**Instructions for the task:** Which lines of the entries hold the string "status"? Copy each one.

**Items listed in a dataset:**

-------

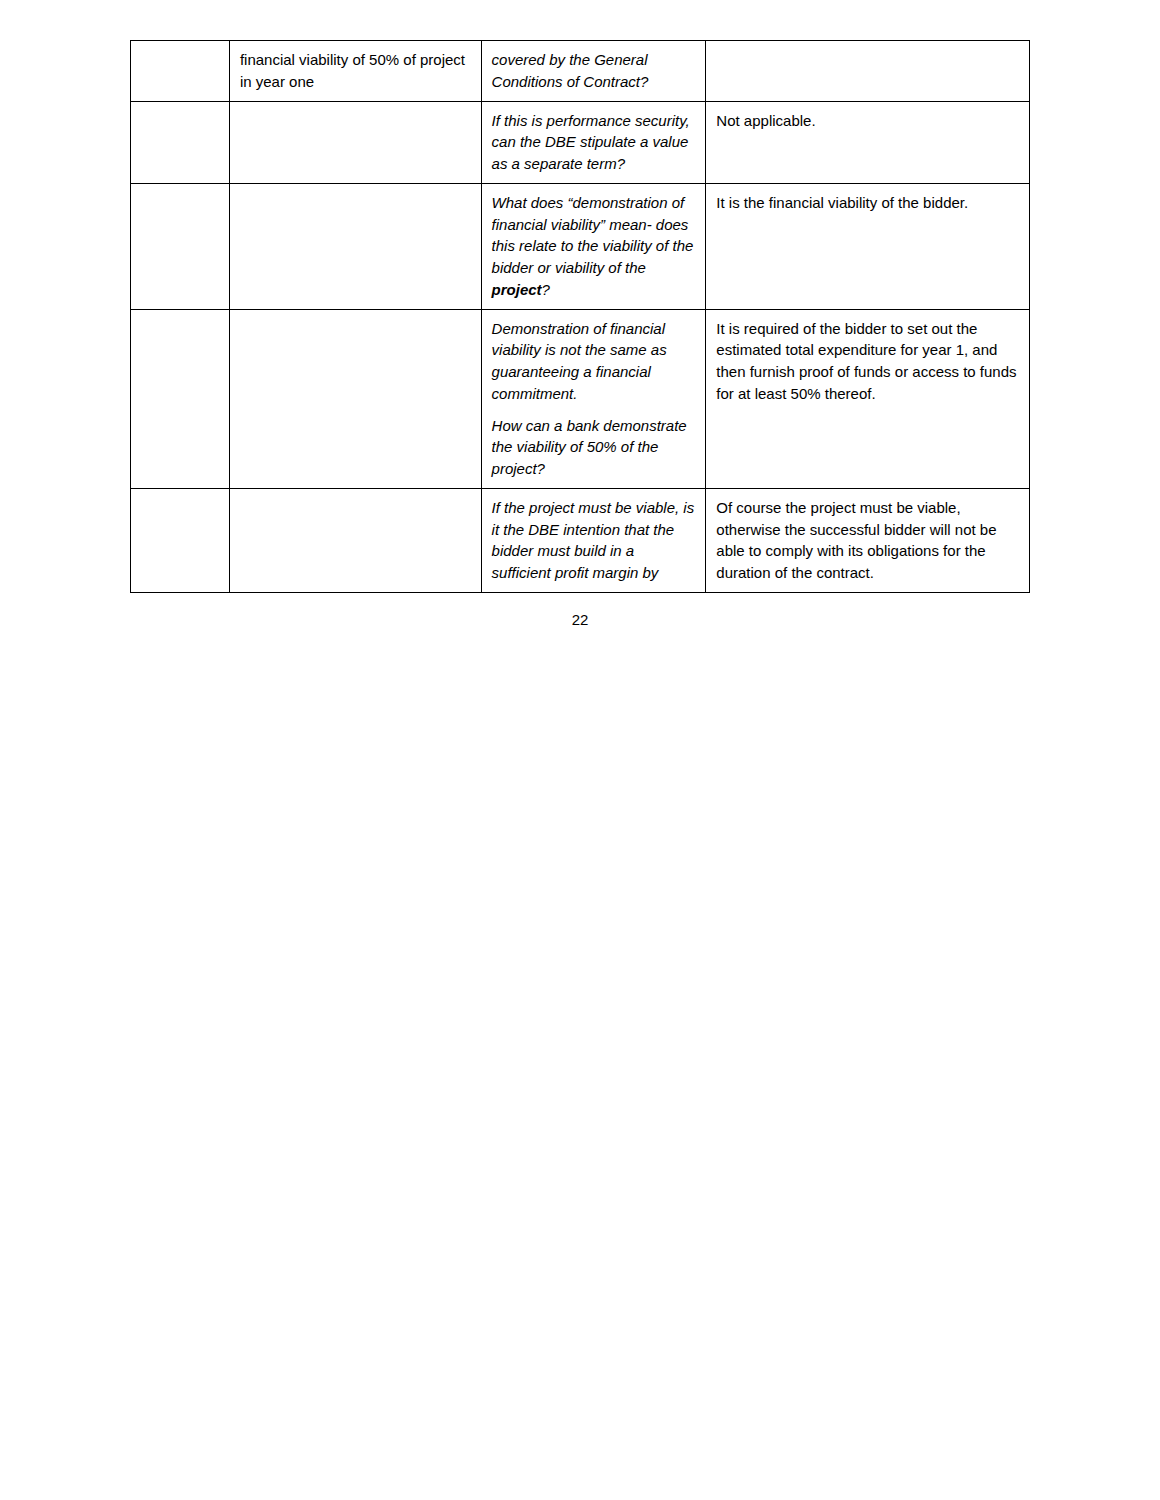| | financial viability of 50% of project in year one | covered by the General Conditions of Contract? | |
| | | If this is performance security, can the DBE stipulate a value as a separate term? | Not applicable. |
| | | What does “demonstration of financial viability” mean- does this relate to the viability of the bidder or viability of the project ? | It is the financial viability of the bidder. |
| | | Demonstration of financial viability is not the same as guaranteeing a financial commitment. How can a bank demonstrate the viability of 50% of the project? | It is required of the bidder to set out the estimated total expenditure for year 1, and then furnish proof of funds or access to funds for at least 50% thereof. |
| | | If the project must be viable, is it the DBE intention that the bidder must build in a sufficient profit margin by | Of course the project must be viable, otherwise the successful bidder will not be able to comply with its obligations for the duration of the contract. |
22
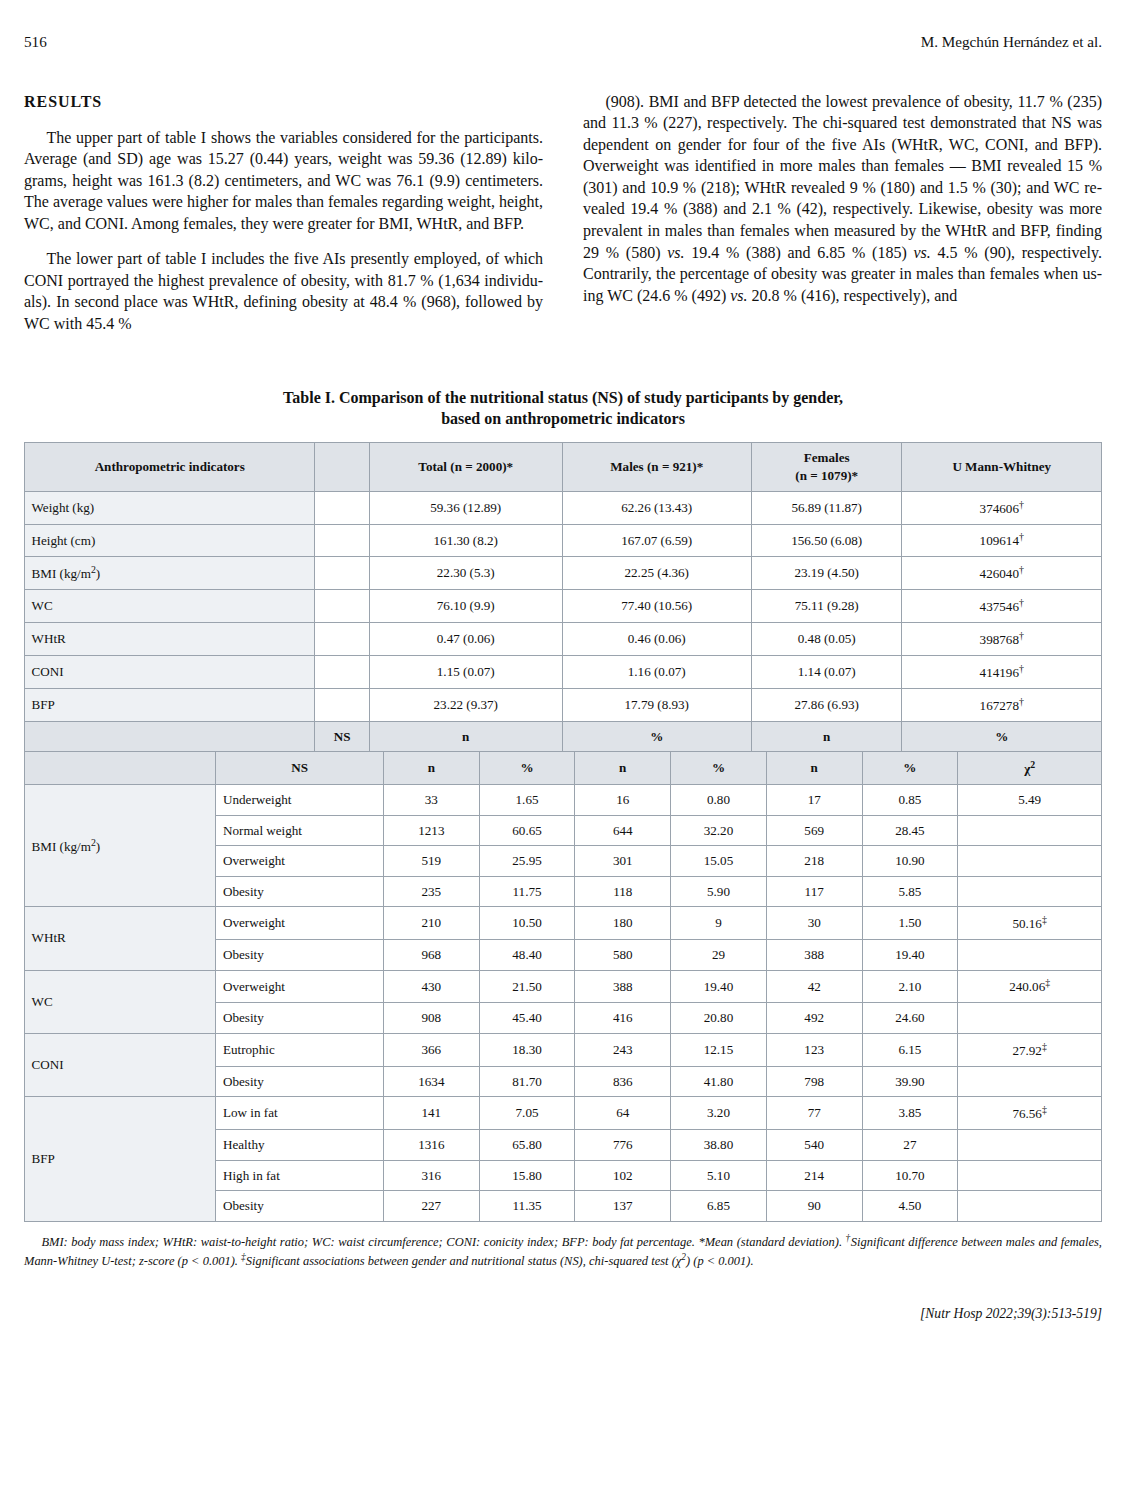516 M. Megchún Hernández et al.
Results
The upper part of table I shows the variables considered for the participants. Average (and SD) age was 15.27 (0.44) years, weight was 59.36 (12.89) kilograms, height was 161.3 (8.2) centimeters, and WC was 76.1 (9.9) centimeters. The average values were higher for males than females regarding weight, height, WC, and CONI. Among females, they were greater for BMI, WHtR, and BFP.
The lower part of table I includes the five AIs presently employed, of which CONI portrayed the highest prevalence of obesity, with 81.7 % (1,634 individuals). In second place was WHtR, defining obesity at 48.4 % (968), followed by WC with 45.4 %
(908). BMI and BFP detected the lowest prevalence of obesity, 11.7 % (235) and 11.3 % (227), respectively. The chi-squared test demonstrated that NS was dependent on gender for four of the five AIs (WHtR, WC, CONI, and BFP). Overweight was identified in more males than females — BMI revealed 15 % (301) and 10.9 % (218); WHtR revealed 9 % (180) and 1.5 % (30); and WC revealed 19.4 % (388) and 2.1 % (42), respectively. Likewise, obesity was more prevalent in males than females when measured by the WHtR and BFP, finding 29 % (580) vs. 19.4 % (388) and 6.85 % (185) vs. 4.5 % (90), respectively. Contrarily, the percentage of obesity was greater in males than females when using WC (24.6 % (492) vs. 20.8 % (416), respectively), and
Table I. Comparison of the nutritional status (NS) of study participants by gender,
based on anthropometric indicators
| Anthropometric indicators | | Total (n = 2000)* | Males (n = 921)* | Females (n = 1079)* | U Mann-Whitney |
| --- | --- | --- | --- | --- | --- |
| Weight (kg) | | 59.36 (12.89) | 62.26 (13.43) | 56.89 (11.87) | 374606 † |
| Height (cm) | | 161.30 (8.2) | 167.07 (6.59) | 156.50 (6.08) | 109614 † |
| BMI (kg/m 2 ) | | 22.30 (5.3) | 22.25 (4.36) | 23.19 (4.50) | 426040 † |
| WC | | 76.10 (9.9) | 77.40 (10.56) | 75.11 (9.28) | 437546 † |
| WHtR | | 0.47 (0.06) | 0.46 (0.06) | 0.48 (0.05) | 398768 † |
| CONI | | 1.15 (0.07) | 1.16 (0.07) | 1.14 (0.07) | 414196 † |
| BFP | | 23.22 (9.37) | 17.79 (8.93) | 27.86 (6.93) | 167278 † |
| | NS | n | % | n | % |
| | NS | n | % | n | % | n | % | χ 2 |
| BMI (kg/m 2 ) | Underweight | 33 | 1.65 | 16 | 0.80 | 17 | 0.85 | 5.49 |
| Normal weight | 1213 | 60.65 | 644 | 32.20 | 569 | 28.45 | |
| Overweight | 519 | 25.95 | 301 | 15.05 | 218 | 10.90 | |
| Obesity | 235 | 11.75 | 118 | 5.90 | 117 | 5.85 | |
| WHtR | Overweight | 210 | 10.50 | 180 | 9 | 30 | 1.50 | 50.16 ‡ |
| Obesity | 968 | 48.40 | 580 | 29 | 388 | 19.40 | |
| WC | Overweight | 430 | 21.50 | 388 | 19.40 | 42 | 2.10 | 240.06 ‡ |
| Obesity | 908 | 45.40 | 416 | 20.80 | 492 | 24.60 | |
| CONI | Eutrophic | 366 | 18.30 | 243 | 12.15 | 123 | 6.15 | 27.92 ‡ |
| Obesity | 1634 | 81.70 | 836 | 41.80 | 798 | 39.90 | |
| BFP | Low in fat | 141 | 7.05 | 64 | 3.20 | 77 | 3.85 | 76.56 ‡ |
| Healthy | 1316 | 65.80 | 776 | 38.80 | 540 | 27 | |
| High in fat | 316 | 15.80 | 102 | 5.10 | 214 | 10.70 | |
| Obesity | 227 | 11.35 | 137 | 6.85 | 90 | 4.50 | |
BMI: body mass index; WHtR: waist-to-height ratio; WC: waist circumference; CONI: conicity index; BFP: body fat percentage. *Mean (standard deviation). †Significant difference between males and females, Mann-Whitney U-test; z-score (p < 0.001). ‡Significant associations between gender and nutritional status (NS), chi-squared test (χ2) (p < 0.001).
[Nutr Hosp 2022;39(3):513-519]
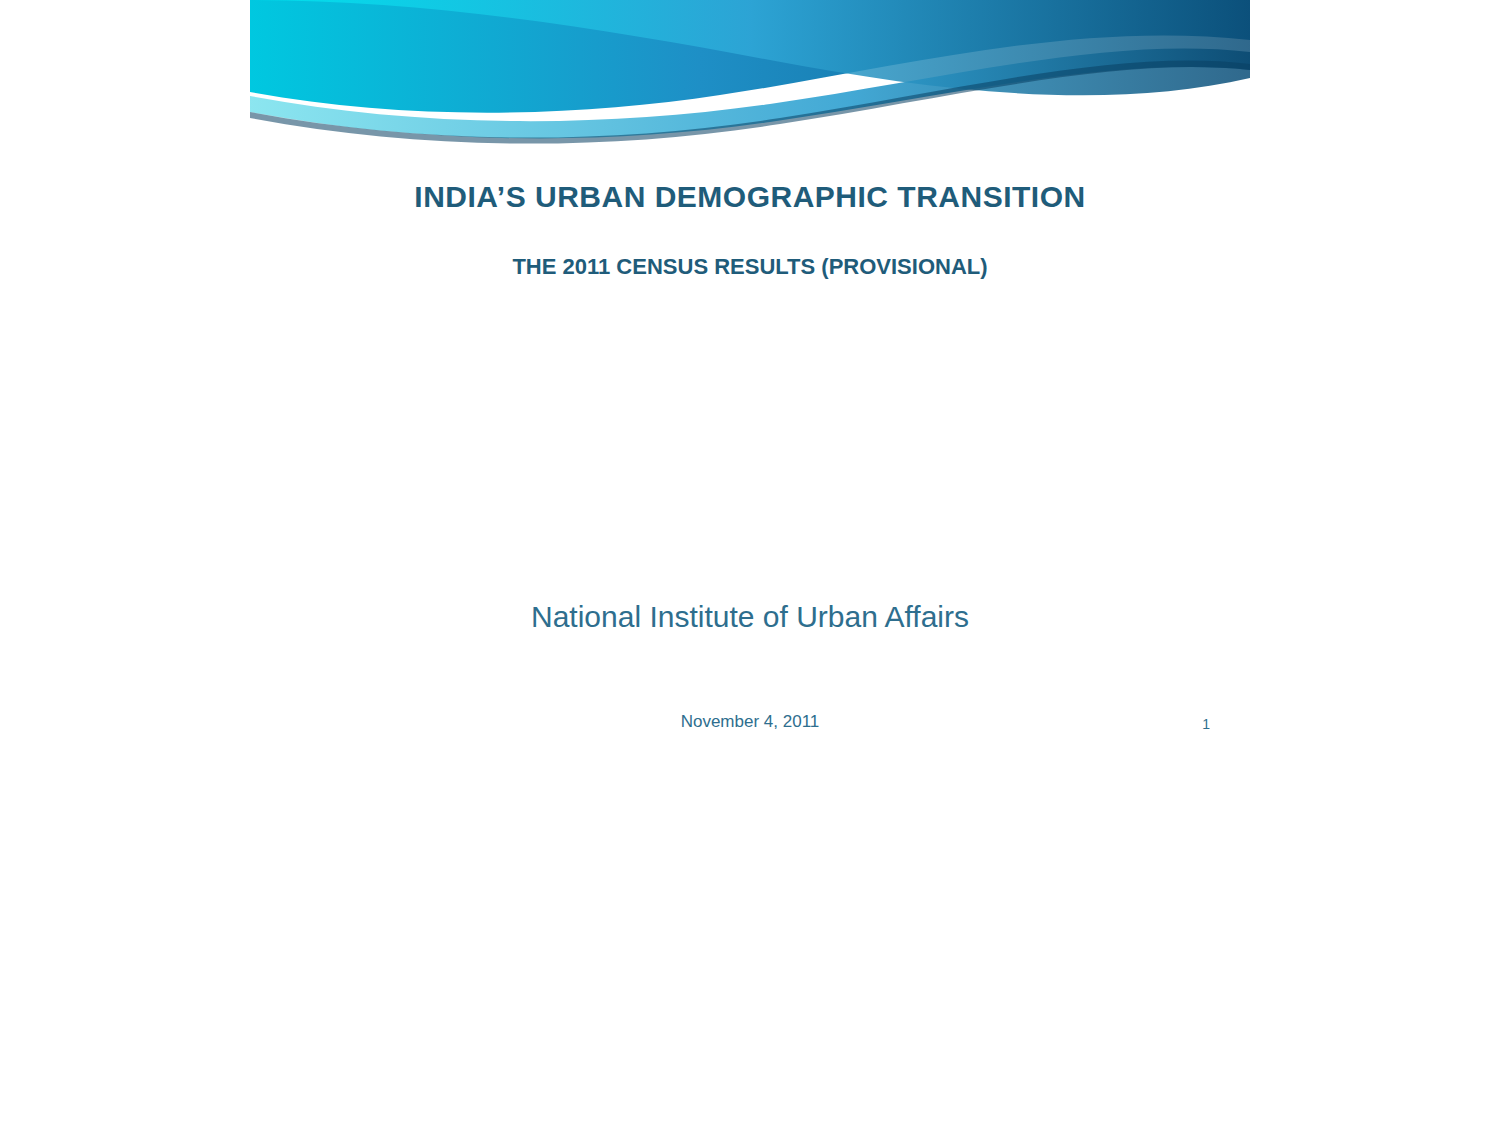INDIA’S URBAN DEMOGRAPHIC TRANSITION
THE 2011 CENSUS RESULTS (PROVISIONAL)
National Institute of Urban Affairs
November 4, 2011
1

-------

**Output:**
Table I. Comparison of the nutritional status (NS) of study participants by gender,
BMI: body mass index; WHtR: waist-to-height ratio; WC: waist circumference; CONI: conicity index; BFP: body fat percentage. *Mean (standard deviation). †Significant difference between males and females, Mann-Whitney U-test; z-score (p < 0.001). ‡Significant associations between gender and nutritional status (NS), chi-squared test (χ2) (p < 0.001).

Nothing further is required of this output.